CGT Nearing Retirement

Hi All

Wonder if you can advise on our situation. We have an IP solely in my husband's name as he has a much higher salary than me. He would like to retire in 3 or 4 years time. Can you enlighten us on CGT and the best way to go. For instance, can he contribute the proceeds of the sale to his superannuation and ,if so, what would the tax implications be and would he be better off selling the IP after retirement ?

Cheers
 
While he is working and if his employer is making superannuation contributions he might not be able to save tax by contributing the capital gain to super. If his employer is willing he could salary sacrifice employment income to superannuation. There have been some articles in API.

How much is the capital gain likely to be?
 
Depending on his age when you do it, there can be substantial tax benefits selling the IP and putting the capital gains straight into super. This would be worth investigating through your accountant.
 
We were told only way to reduce CGT if you are not self employed, is to salary sacrifice your salary into super, so the only money you will earn will be from the sale of the property. You will still have to pay CGT depending on how much 'profit' you make from the sale.
 
I thought you could sell an IP, dump up to $450K into your super as a "once only" chance. Not sure of the entry or exist fees or anything else, but it is something we may look at doing down the track.

Obviously, we would need to check everything out, but in the back of my (tiny :)) mind it is something I thought we could use to reduce CGT.

That, or as mentioned already, salary sacrificing the whole salary into super in the year that you make a big gain, to help minimise the tax.

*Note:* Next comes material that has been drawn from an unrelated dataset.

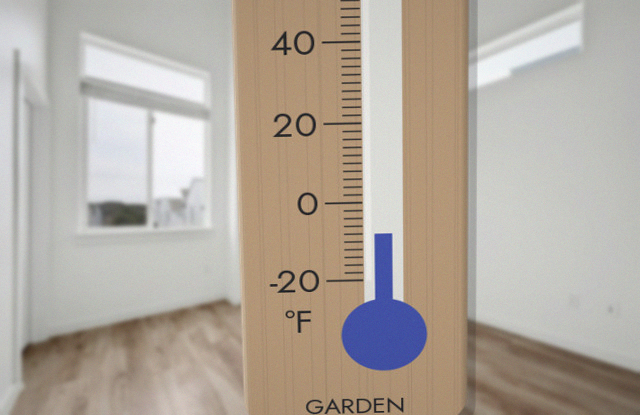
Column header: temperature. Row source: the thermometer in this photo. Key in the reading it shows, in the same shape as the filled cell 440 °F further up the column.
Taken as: -8 °F
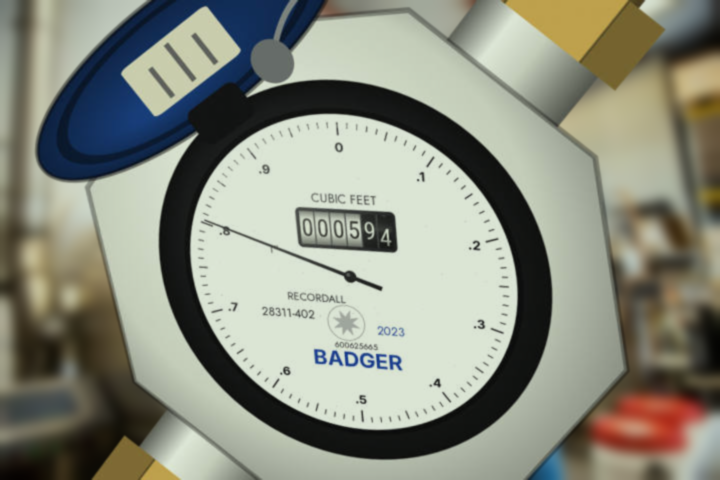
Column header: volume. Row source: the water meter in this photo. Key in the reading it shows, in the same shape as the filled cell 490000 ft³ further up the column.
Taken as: 593.80 ft³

Obviously, if ever we decide to sell, a visit to our accountant will be in order so we get it "from the horses mouth".
 
Do you need to sell it before he retires?
If he retires in one financial year, and you sell it in the following financial year, then the capital gains is based on his income in that year. So, assuming that his retirement income was significantly lower than his current income, then the capital gains should also be taxed at a lower rate, because the tax is based on the marginal tax rate.
We sold an IP a few years ago, and it settled in a year where we had a combined income of about 30K... nasty.... but we hardly paid any CGT.